#### To do:
Rewrite the records, starting at the first line and ending at the line containing "rencontres ont été", changing "Calidad inconsistente" to "Calidad variable" and leaving everything else the same.

** Data to use follows **

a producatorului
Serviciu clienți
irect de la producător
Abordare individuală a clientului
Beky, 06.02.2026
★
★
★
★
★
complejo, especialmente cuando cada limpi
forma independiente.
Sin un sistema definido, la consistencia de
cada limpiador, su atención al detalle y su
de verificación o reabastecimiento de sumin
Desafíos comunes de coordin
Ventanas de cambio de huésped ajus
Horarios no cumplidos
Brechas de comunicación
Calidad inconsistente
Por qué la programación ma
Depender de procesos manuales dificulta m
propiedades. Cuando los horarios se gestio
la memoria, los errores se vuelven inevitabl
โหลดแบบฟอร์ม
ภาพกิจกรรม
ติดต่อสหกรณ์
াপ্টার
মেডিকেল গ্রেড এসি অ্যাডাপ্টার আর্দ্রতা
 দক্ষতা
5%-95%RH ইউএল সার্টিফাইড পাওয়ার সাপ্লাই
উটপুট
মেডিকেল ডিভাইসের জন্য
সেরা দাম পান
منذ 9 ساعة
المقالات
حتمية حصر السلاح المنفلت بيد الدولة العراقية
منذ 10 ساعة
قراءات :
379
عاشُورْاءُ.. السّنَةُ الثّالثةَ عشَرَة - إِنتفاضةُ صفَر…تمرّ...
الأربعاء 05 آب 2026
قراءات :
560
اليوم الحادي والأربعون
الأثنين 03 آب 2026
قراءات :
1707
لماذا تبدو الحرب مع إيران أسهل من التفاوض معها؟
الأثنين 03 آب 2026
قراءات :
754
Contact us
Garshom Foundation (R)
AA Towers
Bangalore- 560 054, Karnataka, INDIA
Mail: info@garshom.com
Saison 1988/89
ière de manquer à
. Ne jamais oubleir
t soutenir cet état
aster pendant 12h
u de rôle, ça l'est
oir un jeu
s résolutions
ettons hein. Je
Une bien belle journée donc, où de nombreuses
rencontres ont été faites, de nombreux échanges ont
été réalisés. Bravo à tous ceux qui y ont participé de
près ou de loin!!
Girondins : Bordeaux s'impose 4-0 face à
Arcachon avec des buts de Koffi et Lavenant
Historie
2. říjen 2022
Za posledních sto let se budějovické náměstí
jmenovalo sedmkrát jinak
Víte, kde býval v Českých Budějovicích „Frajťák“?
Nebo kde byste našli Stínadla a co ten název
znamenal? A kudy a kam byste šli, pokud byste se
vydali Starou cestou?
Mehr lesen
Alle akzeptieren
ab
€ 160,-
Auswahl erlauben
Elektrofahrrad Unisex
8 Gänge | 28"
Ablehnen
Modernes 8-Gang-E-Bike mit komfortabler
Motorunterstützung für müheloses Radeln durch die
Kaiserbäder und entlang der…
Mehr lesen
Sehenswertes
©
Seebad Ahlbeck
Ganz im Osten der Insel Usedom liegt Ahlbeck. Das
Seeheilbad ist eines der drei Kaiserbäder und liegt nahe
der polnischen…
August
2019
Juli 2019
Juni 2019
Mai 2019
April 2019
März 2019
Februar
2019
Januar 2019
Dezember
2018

** End of Data to use **

#### Answer section:
a producatorului
Serviciu clienți
irect de la producător
Abordare individuală a clientului
Beky, 06.02.2026
★
★
★
★
★
complejo, especialmente cuando cada limpi
forma independiente.
Sin un sistema definido, la consistencia de
cada limpiador, su atención al detalle y su
de verificación o reabastecimiento de sumin
Desafíos comunes de coordin
Ventanas de cambio de huésped ajus
Horarios no cumplidos
Brechas de comunicación
Calidad variable
Por qué la programación ma
Depender de procesos manuales dificulta m
propiedades. Cuando los horarios se gestio
la memoria, los errores se vuelven inevitabl
โหลดแบบฟอร์ม
ภาพกิจกรรม
ติดต่อสหกรณ์
াপ্টার
মেডিকেল গ্রেড এসি অ্যাডাপ্টার আর্দ্রতা
 দক্ষতা
5%-95%RH ইউএল সার্টিফাইড পাওয়ার সাপ্লাই
উটপুট
মেডিকেল ডিভাইসের জন্য
সেরা দাম পান
منذ 9 ساعة
المقالات
حتمية حصر السلاح المنفلت بيد الدولة العراقية
منذ 10 ساعة
قراءات :
379
عاشُورْاءُ.. السّنَةُ الثّالثةَ عشَرَة - إِنتفاضةُ صفَر…تمرّ...
الأربعاء 05 آب 2026
قراءات :
560
اليوم الحادي والأربعون
الأثنين 03 آب 2026
قراءات :
1707
لماذا تبدو الحرب مع إيران أسهل من التفاوض معها؟
الأثنين 03 آب 2026
قراءات :
754
Contact us
Garshom Foundation (R)
AA Towers
Bangalore- 560 054, Karnataka, INDIA
Mail: info@garshom.com
Saison 1988/89
ière de manquer à
. Ne jamais oubleir
t soutenir cet état
aster pendant 12h
u de rôle, ça l'est
oir un jeu
s résolutions
ettons hein. Je
Une bien belle journée donc, où de nombreuses
rencontres ont été faites, de nombreux échanges ont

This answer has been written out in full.